What needs reproducing is the run of lines in the data below starting at the line with "Picture 4: 3-D, 8" and ending at the line with "The two sides", both ends included. Copy it exactly, without pictures, and add nothing.

**Stored items from a collection:**

═══

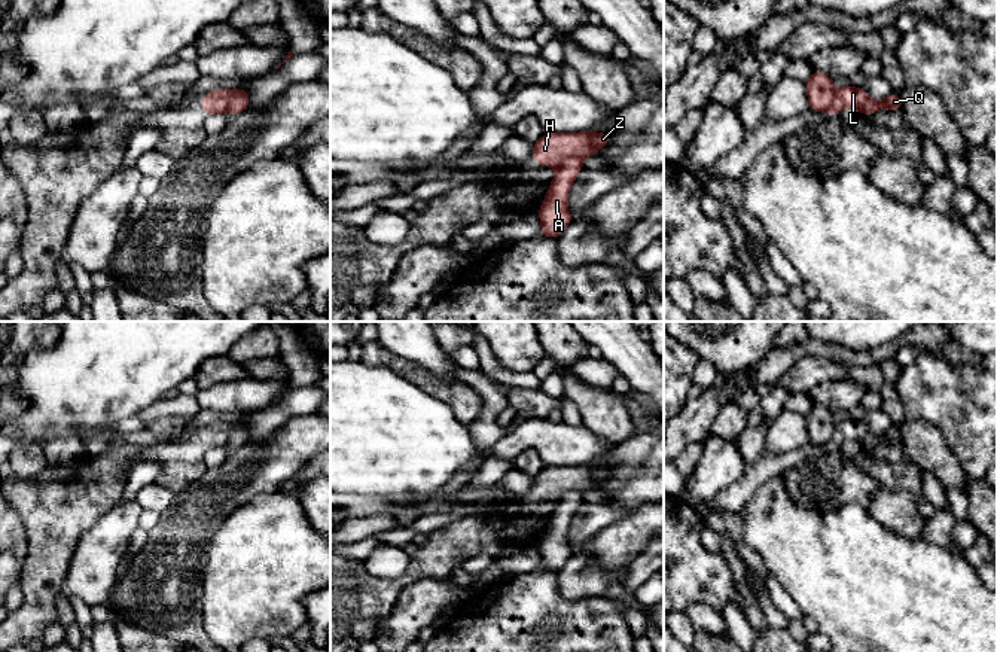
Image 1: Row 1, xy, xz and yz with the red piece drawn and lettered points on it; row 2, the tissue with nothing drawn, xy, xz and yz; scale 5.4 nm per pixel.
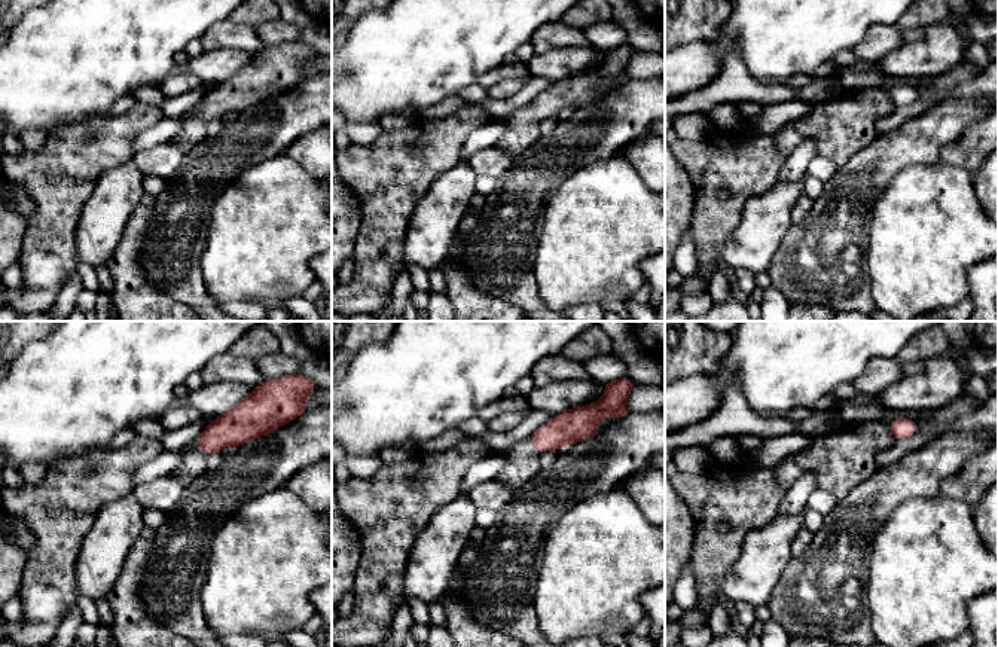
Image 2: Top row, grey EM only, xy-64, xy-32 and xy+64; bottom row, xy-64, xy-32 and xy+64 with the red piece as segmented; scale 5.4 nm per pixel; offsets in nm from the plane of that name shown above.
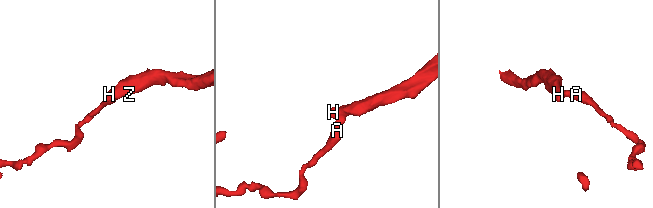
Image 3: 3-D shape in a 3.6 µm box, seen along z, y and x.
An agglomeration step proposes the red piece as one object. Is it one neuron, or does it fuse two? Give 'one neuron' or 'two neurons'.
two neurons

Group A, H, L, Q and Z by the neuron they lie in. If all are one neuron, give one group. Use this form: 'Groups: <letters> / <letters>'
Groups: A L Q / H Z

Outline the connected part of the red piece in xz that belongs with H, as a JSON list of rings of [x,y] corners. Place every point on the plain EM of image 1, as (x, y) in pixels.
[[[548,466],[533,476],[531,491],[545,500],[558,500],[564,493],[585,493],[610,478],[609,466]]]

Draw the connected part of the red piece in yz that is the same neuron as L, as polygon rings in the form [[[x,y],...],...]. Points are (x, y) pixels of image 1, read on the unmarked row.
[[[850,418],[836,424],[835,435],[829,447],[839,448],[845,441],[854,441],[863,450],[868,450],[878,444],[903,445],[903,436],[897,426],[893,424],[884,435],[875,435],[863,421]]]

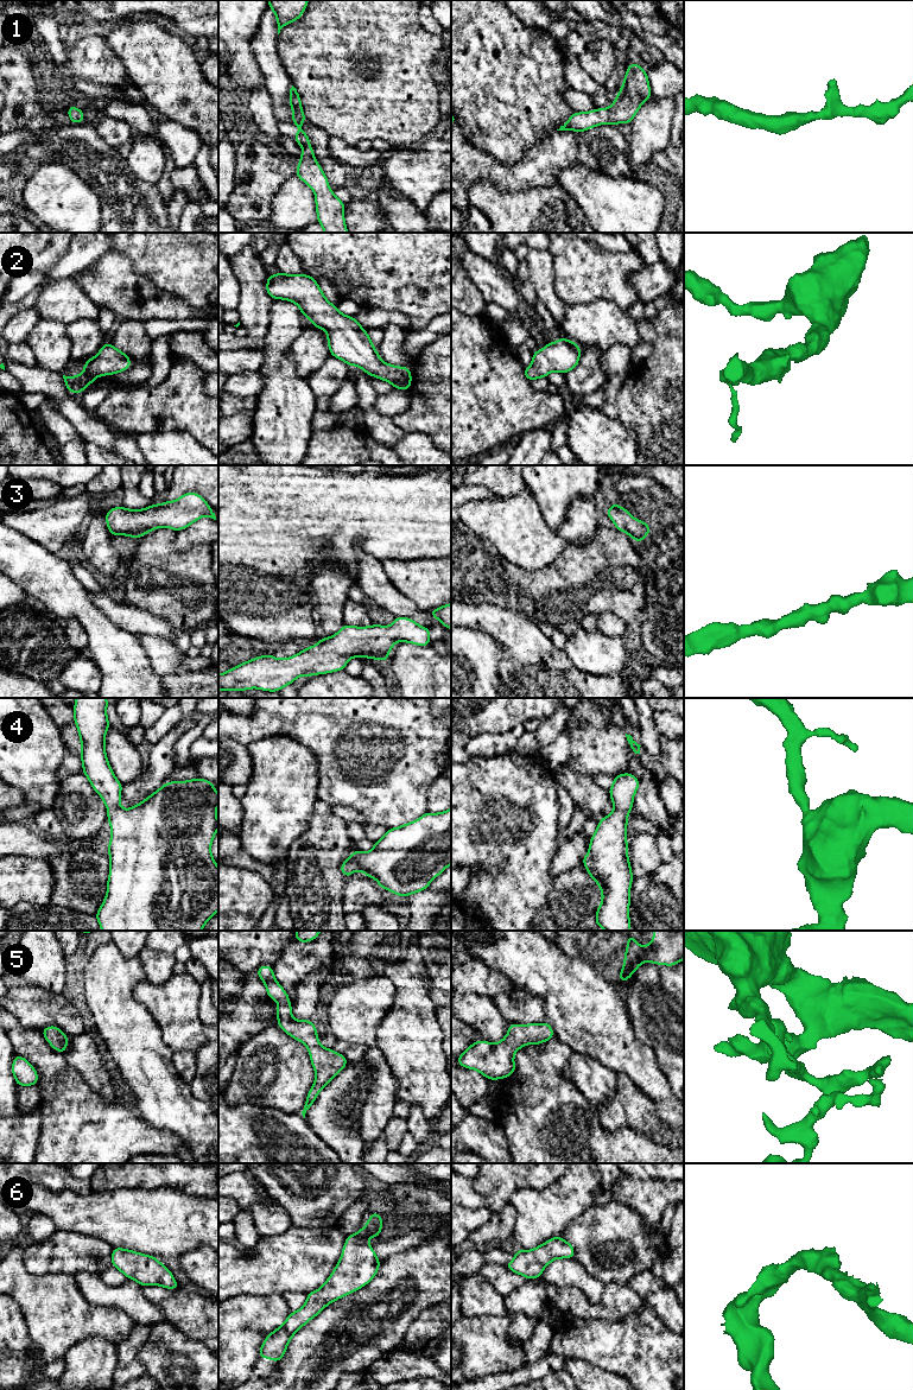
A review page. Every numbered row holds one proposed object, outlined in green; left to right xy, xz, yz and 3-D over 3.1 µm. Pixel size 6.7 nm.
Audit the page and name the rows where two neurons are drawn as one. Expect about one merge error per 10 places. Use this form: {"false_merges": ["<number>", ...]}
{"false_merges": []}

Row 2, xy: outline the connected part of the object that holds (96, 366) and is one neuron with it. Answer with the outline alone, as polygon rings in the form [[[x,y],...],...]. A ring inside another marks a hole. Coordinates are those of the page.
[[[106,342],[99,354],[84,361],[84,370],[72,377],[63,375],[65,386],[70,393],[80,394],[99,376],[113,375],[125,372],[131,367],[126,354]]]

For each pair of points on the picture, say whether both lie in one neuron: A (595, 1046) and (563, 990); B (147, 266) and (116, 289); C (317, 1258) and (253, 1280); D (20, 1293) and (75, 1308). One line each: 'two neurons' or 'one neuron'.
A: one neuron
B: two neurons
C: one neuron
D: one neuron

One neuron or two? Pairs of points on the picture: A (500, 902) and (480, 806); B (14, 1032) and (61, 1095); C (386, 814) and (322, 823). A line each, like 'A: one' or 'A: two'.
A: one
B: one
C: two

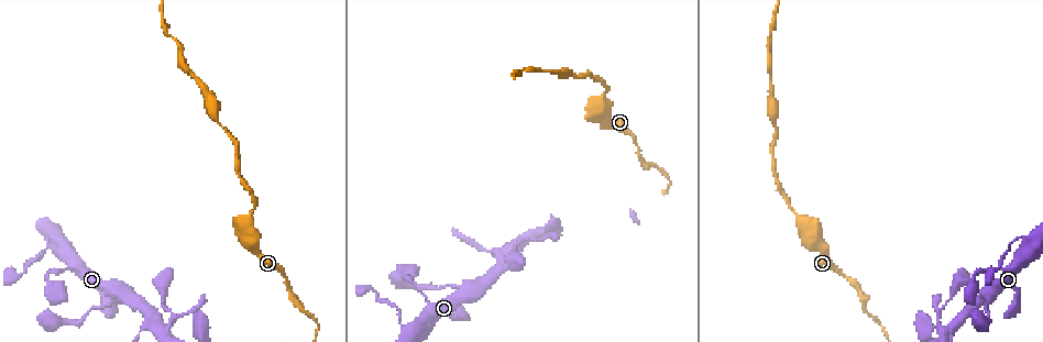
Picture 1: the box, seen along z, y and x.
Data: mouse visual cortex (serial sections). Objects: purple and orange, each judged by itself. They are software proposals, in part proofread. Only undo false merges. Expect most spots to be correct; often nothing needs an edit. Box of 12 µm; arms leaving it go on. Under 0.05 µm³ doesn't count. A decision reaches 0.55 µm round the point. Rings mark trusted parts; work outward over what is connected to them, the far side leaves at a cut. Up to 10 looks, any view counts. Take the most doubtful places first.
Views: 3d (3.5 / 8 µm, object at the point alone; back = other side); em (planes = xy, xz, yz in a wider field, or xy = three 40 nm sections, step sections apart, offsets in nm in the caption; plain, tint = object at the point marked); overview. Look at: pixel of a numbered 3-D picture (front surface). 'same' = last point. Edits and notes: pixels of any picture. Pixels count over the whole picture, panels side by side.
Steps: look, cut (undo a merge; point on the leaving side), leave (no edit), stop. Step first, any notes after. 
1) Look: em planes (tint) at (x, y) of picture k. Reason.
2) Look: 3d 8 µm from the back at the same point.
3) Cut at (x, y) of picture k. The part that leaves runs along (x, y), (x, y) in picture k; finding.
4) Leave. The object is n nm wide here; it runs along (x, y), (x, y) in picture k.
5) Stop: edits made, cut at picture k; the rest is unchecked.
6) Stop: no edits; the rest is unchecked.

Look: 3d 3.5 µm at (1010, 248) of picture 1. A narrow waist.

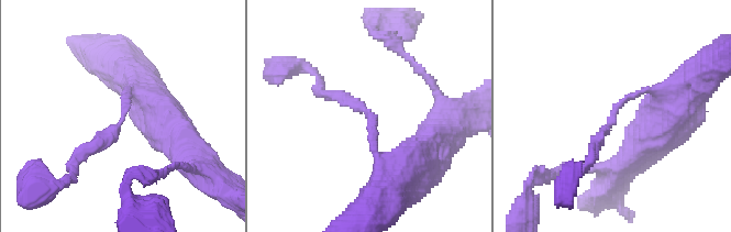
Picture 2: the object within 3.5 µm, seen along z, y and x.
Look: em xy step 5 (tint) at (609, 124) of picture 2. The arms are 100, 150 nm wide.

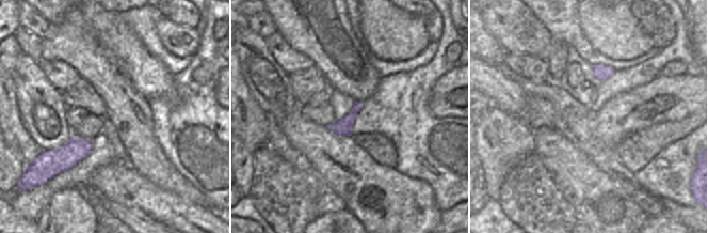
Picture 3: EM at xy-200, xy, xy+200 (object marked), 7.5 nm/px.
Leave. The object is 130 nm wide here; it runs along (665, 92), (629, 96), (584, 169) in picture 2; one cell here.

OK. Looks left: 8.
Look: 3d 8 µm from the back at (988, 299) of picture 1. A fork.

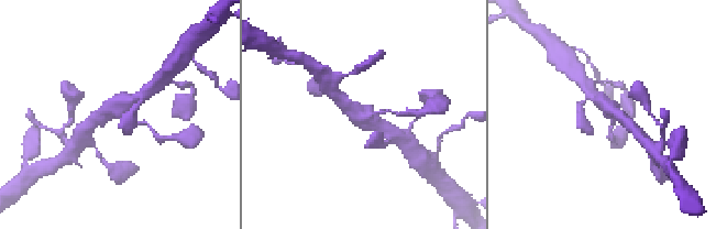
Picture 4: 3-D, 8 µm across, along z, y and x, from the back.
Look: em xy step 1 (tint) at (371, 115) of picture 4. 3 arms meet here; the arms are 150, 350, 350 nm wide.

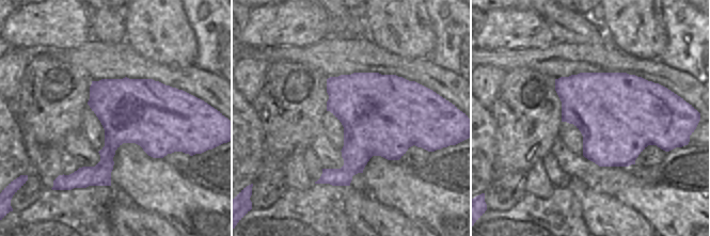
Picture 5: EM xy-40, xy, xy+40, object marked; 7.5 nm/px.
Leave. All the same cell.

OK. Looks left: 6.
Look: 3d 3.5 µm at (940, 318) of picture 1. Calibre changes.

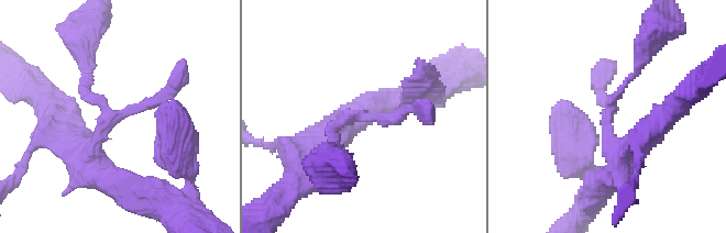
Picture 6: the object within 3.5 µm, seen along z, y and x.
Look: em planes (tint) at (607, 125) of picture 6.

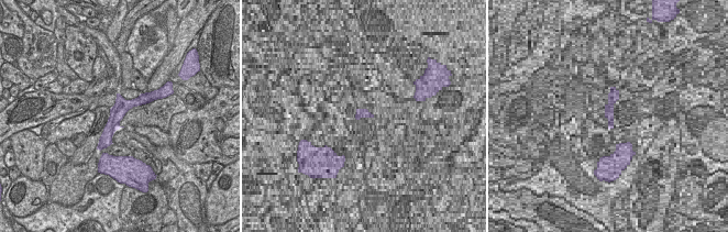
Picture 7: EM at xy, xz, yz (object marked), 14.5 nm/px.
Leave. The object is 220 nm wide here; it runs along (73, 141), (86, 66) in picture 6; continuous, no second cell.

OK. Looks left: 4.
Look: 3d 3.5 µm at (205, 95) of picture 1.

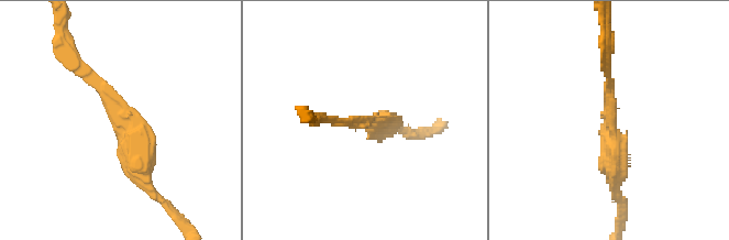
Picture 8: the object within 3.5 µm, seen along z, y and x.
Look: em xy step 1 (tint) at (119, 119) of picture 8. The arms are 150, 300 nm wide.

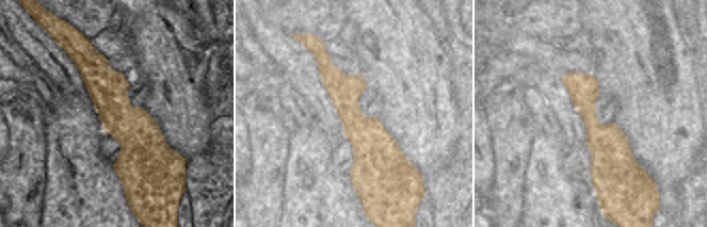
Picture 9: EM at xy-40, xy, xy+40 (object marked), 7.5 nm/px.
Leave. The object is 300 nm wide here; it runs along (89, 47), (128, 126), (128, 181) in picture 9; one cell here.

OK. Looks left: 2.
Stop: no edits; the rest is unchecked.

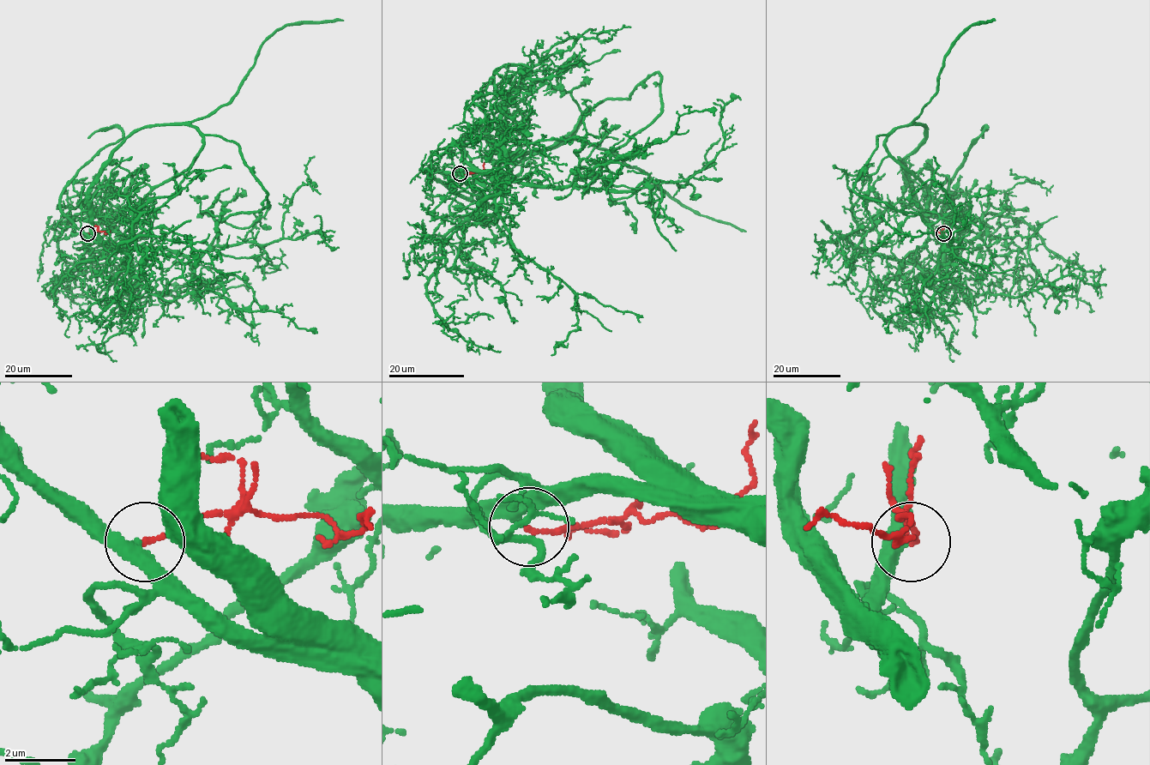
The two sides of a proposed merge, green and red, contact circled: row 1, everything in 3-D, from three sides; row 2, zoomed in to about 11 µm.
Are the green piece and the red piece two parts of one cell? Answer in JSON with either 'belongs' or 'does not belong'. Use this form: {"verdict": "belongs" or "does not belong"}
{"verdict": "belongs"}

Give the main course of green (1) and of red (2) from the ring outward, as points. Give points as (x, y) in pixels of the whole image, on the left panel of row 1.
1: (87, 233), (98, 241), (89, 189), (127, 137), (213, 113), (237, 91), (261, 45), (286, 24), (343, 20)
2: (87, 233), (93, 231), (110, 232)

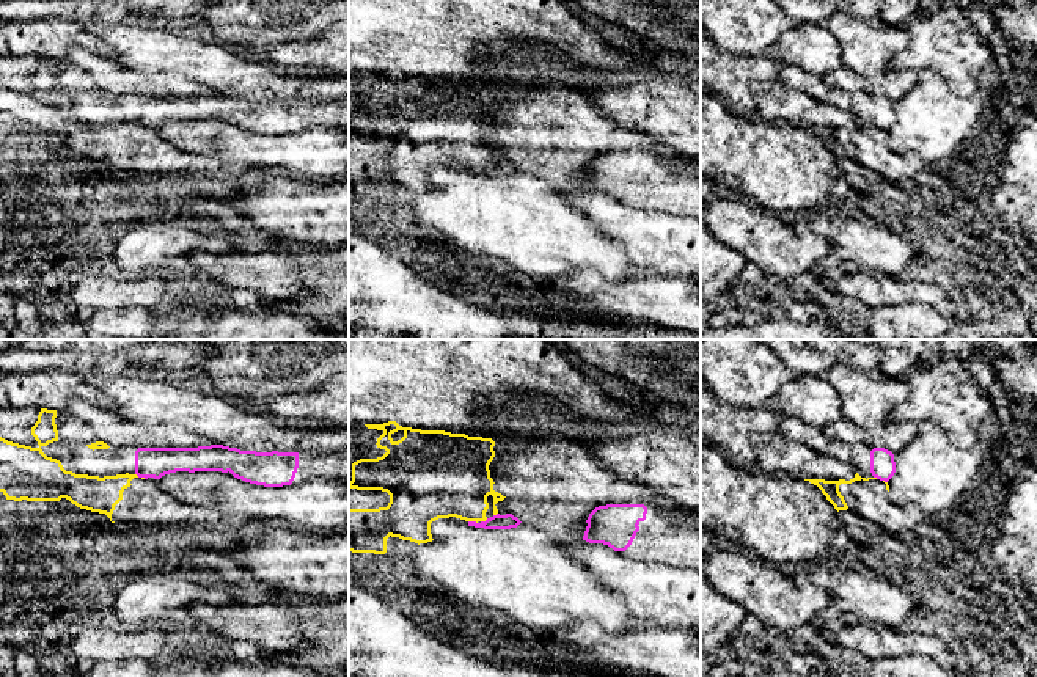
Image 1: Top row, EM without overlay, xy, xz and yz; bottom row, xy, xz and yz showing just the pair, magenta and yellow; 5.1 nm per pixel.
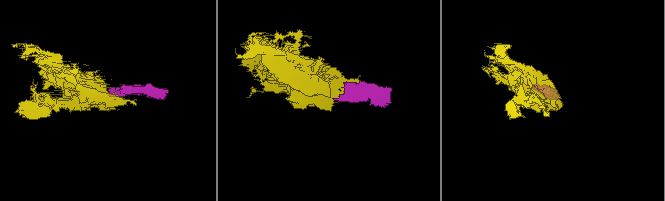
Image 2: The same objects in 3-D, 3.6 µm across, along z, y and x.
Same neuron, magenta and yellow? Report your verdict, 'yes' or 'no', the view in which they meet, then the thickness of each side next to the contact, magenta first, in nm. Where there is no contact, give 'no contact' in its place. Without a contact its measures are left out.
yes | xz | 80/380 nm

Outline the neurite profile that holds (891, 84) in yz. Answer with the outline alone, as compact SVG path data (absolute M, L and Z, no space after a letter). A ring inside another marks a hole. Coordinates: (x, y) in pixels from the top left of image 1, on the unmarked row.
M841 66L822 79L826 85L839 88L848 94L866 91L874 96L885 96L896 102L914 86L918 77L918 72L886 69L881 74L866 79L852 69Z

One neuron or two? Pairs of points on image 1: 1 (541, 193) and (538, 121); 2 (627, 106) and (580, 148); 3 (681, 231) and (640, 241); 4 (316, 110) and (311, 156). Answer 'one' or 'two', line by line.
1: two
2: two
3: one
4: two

═══

**Exercise result:**
Picture 4: 3-D, 8 µm across, along z, y and x, from the back.
Look: em xy step 1 (tint) at (371, 115) of picture 4. 3 arms meet here; the arms are 150, 350, 350 nm wide.

Picture 5: EM xy-40, xy, xy+40, object marked; 7.5 nm/px.
Leave. All the same cell.

OK. Looks left: 6.
Look: 3d 3.5 µm at (940, 318) of picture 1. Calibre changes.

Picture 6: the object within 3.5 µm, seen along z, y and x.
Look: em planes (tint) at (607, 125) of picture 6.

Picture 7: EM at xy, xz, yz (object marked), 14.5 nm/px.
Leave. The object is 220 nm wide here; it runs along (73, 141), (86, 66) in picture 6; continuous, no second cell.

OK. Looks left: 4.
Look: 3d 3.5 µm at (205, 95) of picture 1.

Picture 8: the object within 3.5 µm, seen along z, y and x.
Look: em xy step 1 (tint) at (119, 119) of picture 8. The arms are 150, 300 nm wide.

Picture 9: EM at xy-40, xy, xy+40 (object marked), 7.5 nm/px.
Leave. The object is 300 nm wide here; it runs along (89, 47), (128, 126), (128, 181) in picture 9; one cell here.

OK. Looks left: 2.
Stop: no edits; the rest is unchecked.

The two sides of a proposed merge, green and red, contact circled: row 1, everything in 3-D, from three sides; row 2, zoomed in to about 11 µm.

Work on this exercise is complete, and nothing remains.